→ **Text**
How to work on Hastlayer itself?

Design principles

  • From a user's (i.e. using developer's) perspective Hastlayer should be as simple as possible. To achieve this e.g. use generally good default configurations so in the majority of cases there is no configuration needed.
  • Software that was written previously, without knowing about Hastlayer should be usable if it can live within the constraints of transformable code. E.g. users should never be forced to use custom attributes or other Hastlayer-specific elements in their code if the same effect can be achieved with runtime configuration (think about how members to be processed are configured: when running Hastlayer, not with attributes).
  • If some code uses unsupported constructs it should be made apparent with exceptions. The hardware implementation silently failing (or working unexpectedly) should be avoided. Exceptions should include contextual information (e.g. the full expression or method of the problematic source, link to the GitHub issue on adding support for it; see the AddParentEntityName() extension method) and offer hints on possible solutions.

When creating a new project

If you add a new project to the solution make sure link the SharedAssemblyInfo.cs file from the root to its Properties node. See the comments in the file on what that is.

Notes on dynamically linked projects

Be aware that Hastlayer is a modular application using dynamic linking to scan for and attach non-essential components; for example the Core projects. Because of this if you change something in those (i.e. in projects that are not directly or indirectly statically referenced from the currently executing assembly), then you need to explicitly build the projects in question so MSBuild can deploy them to the dependencies folder.

→ **What you are asked to do**
According to the notes on working on Hastlayer, which file should be linked from the root to the Properties node of a newly added project?

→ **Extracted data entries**
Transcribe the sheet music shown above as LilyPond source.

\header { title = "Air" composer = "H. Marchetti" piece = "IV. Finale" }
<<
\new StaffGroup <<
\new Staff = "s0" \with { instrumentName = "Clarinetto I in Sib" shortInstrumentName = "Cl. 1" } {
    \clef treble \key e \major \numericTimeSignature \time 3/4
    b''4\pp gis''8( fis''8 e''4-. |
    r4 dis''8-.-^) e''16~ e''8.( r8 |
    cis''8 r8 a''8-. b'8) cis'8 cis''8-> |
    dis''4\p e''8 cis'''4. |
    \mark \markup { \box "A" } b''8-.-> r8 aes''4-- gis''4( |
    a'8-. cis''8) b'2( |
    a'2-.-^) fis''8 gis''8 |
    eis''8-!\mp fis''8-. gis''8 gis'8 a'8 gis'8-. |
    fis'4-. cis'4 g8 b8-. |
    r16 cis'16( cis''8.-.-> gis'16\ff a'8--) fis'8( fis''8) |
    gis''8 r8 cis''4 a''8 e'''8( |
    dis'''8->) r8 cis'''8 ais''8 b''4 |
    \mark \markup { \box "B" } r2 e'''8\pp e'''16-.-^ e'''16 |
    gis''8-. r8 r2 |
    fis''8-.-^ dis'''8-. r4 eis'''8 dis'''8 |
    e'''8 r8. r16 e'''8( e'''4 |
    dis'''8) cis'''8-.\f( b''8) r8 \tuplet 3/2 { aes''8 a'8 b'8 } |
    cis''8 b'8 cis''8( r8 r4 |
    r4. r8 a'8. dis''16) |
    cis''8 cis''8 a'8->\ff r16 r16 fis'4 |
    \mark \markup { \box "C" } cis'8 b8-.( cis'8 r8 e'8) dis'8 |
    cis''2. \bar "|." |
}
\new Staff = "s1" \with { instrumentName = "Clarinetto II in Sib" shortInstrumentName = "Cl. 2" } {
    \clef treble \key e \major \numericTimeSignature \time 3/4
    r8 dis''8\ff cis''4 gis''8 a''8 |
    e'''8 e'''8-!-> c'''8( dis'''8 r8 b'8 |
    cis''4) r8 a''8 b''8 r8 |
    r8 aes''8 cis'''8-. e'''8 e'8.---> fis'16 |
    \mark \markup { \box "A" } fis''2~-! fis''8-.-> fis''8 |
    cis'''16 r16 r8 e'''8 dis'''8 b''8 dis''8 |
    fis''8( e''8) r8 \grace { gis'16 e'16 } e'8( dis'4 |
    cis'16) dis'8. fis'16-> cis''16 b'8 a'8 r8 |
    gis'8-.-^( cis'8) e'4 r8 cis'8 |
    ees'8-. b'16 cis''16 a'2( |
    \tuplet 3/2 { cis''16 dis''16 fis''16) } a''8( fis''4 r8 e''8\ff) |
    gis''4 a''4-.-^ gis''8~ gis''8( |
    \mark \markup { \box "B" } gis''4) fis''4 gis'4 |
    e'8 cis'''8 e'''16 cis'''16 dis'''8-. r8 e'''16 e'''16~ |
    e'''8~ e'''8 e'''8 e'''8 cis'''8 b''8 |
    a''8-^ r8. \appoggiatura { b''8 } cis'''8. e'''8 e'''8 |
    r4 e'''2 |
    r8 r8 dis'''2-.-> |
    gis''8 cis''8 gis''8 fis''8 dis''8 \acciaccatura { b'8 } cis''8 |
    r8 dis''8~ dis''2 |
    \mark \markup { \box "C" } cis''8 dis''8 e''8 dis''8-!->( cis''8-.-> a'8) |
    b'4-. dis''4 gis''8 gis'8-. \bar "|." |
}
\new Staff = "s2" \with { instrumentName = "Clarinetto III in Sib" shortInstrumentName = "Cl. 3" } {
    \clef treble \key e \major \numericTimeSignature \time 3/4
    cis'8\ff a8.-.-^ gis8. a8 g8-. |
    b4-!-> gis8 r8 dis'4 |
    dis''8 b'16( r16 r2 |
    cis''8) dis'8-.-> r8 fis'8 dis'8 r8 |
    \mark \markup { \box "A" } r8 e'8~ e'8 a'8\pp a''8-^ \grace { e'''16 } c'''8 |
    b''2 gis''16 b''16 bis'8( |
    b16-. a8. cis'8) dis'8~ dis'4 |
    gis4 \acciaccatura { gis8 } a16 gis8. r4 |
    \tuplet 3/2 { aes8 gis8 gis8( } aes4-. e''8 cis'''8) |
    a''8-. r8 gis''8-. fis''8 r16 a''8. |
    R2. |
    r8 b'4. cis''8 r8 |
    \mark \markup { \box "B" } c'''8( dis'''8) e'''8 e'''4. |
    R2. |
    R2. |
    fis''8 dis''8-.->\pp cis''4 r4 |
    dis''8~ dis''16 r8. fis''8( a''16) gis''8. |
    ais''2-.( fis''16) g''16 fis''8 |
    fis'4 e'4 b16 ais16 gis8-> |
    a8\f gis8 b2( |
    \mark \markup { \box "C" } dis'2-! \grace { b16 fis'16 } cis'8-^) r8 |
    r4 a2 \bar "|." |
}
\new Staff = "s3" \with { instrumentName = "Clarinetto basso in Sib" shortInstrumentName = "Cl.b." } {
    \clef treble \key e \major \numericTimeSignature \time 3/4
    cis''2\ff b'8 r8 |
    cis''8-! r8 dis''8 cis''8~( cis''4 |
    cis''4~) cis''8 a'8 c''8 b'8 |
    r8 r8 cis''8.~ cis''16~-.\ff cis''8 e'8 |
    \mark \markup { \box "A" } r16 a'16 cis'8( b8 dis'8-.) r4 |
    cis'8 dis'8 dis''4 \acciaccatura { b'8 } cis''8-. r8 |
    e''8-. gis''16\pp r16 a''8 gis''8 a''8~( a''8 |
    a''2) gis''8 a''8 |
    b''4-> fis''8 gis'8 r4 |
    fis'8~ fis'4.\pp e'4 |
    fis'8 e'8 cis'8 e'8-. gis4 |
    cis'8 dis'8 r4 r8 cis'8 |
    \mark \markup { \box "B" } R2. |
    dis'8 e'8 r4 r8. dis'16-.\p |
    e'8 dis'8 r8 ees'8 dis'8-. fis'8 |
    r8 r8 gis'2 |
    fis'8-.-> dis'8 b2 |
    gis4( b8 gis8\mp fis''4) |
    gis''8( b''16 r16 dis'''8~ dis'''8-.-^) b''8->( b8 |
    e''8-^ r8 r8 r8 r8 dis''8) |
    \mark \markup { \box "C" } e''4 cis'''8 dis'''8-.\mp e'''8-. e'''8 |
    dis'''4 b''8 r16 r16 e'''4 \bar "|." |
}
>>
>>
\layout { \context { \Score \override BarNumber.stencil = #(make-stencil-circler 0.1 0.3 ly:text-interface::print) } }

→ **Exercise answer**
SharedAssemblyInfo.cs